Na segunda e última parte de sua entrevista exclusiva ao 247, João Pedro Stédile, principal líder do MST, explica o golpe que derrubou Dilma: "A militância e a juventude foram para as ruas mas o povão não! E a força popular só se expressa na mobilização das ruas."Stédile também explicar o papel do Papa Francisco numa conjuntura mundial de ofensiva contra os direitos dos trabalhadores: "Tornou-se uma referencia política e filosófica, diante da crise ideológica e de líderes que a própria esquerda enfrenta em todo mundo." 

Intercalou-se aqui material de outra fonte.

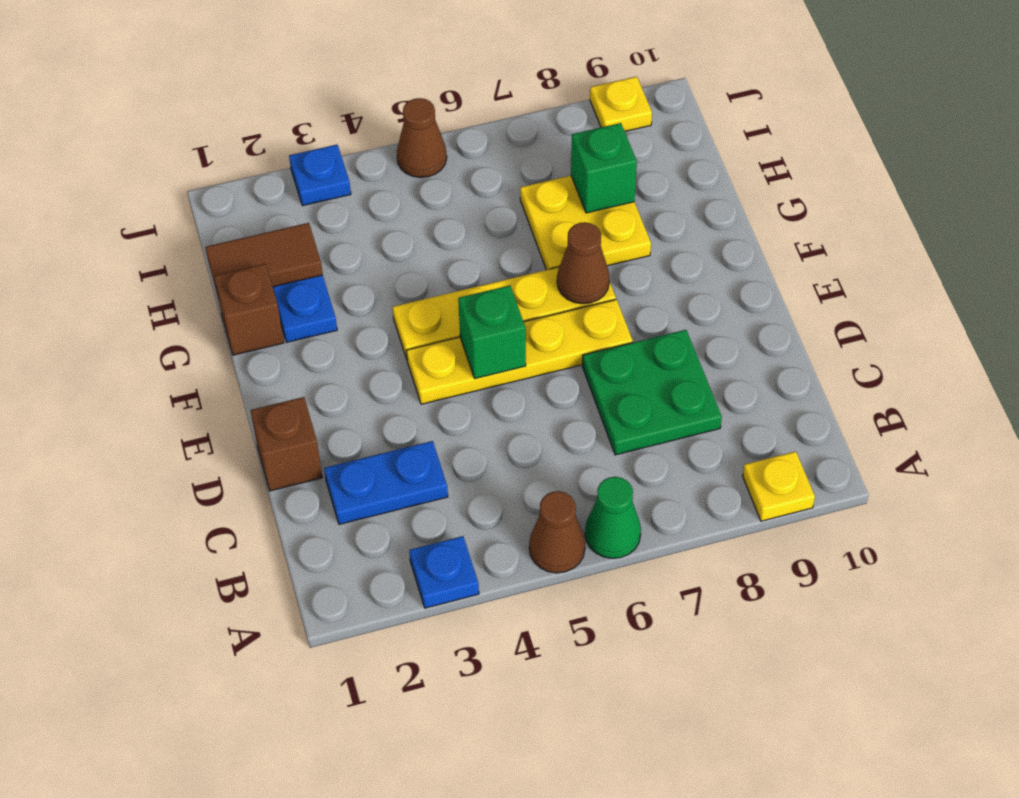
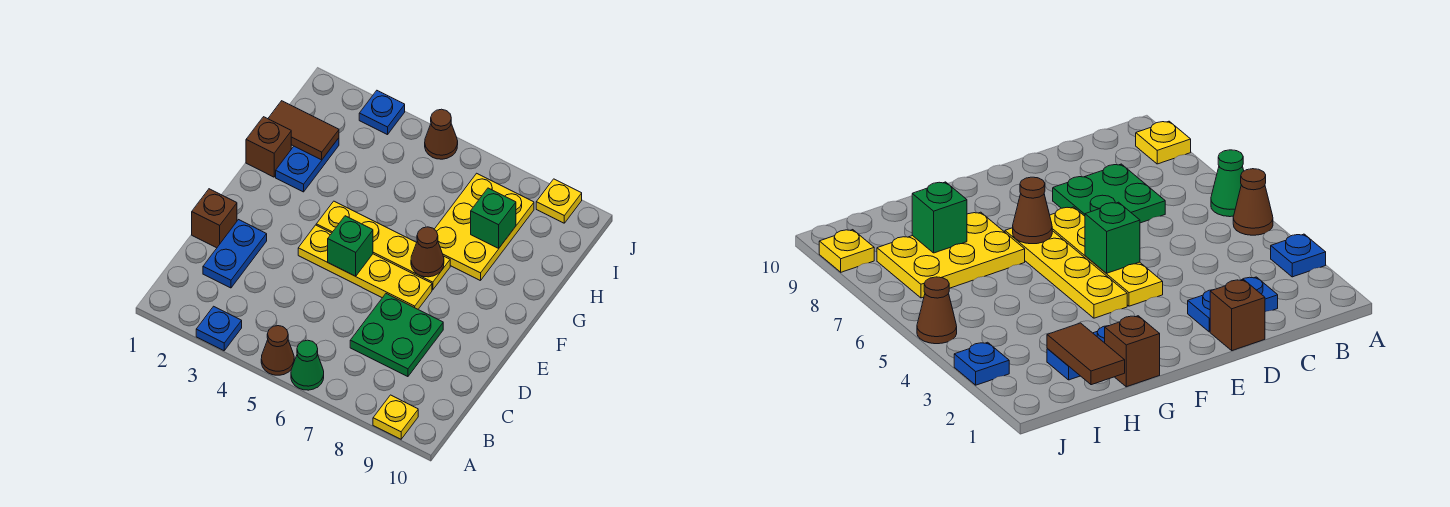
blue plate C2:C3 level 1 -> blue plate C2:D2 level 1
yellow plate G7:H8 level 1 -> yellow plate G7:I8 level 1

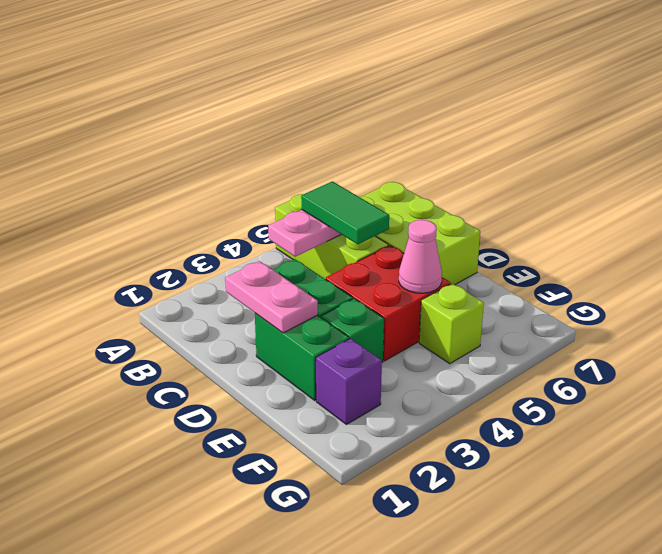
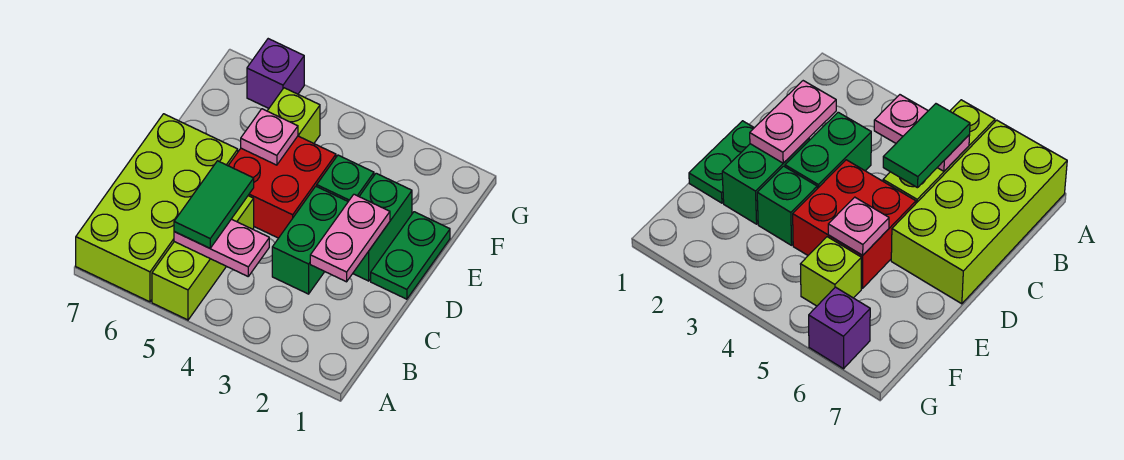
lime brick B6:D7 level 1 -> lime brick A6:D7 level 1
none -> green plate D1:E1 level 1
pink cone E5 level 2 -> pink plate E5 level 2
purple brick F2 level 1 -> purple brick G6 level 1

BRASIL 247 - Você foi uma das principais vozes na resistência ao golpe que derrubou Dilma Rousseff. Dois meses e meio depois, pergunto: em sua visão, quando ficou claro que seria muito difícil resistir?

STÉDILE - Sofremos uma derrota  política , mas foi  disputada em varias batalhas, em varias frentes e ao longo de todo ano. E por isso não houve um momento especifico. Durante o desenvolvimento dessa luta os movimentos populares construímos uma unidade na defesa contra o golpe, que foi muito importante. Que é a Frente Brasil Popular, porem não houve uma mobilização da classe trabalhadora nas ruas. E a força popular  só se expressa na mobilização nas ruas. A militância e a juventude foram para as ruas, mas o povão não! E há muitas avaliações diferentes para explicar por que  o povo não se mobilizou, que vai desde a campanha permanente da Globo a favor do golpe, a política econômica nefasta de 2015, que afastou a classe trabalhadora do governo Dilma, até causas estruturais da falta de trabalho de base e formação politica da classe durante os governos Lula-Dilma. Então não sabemos quando, mas sabemos porque perdemos.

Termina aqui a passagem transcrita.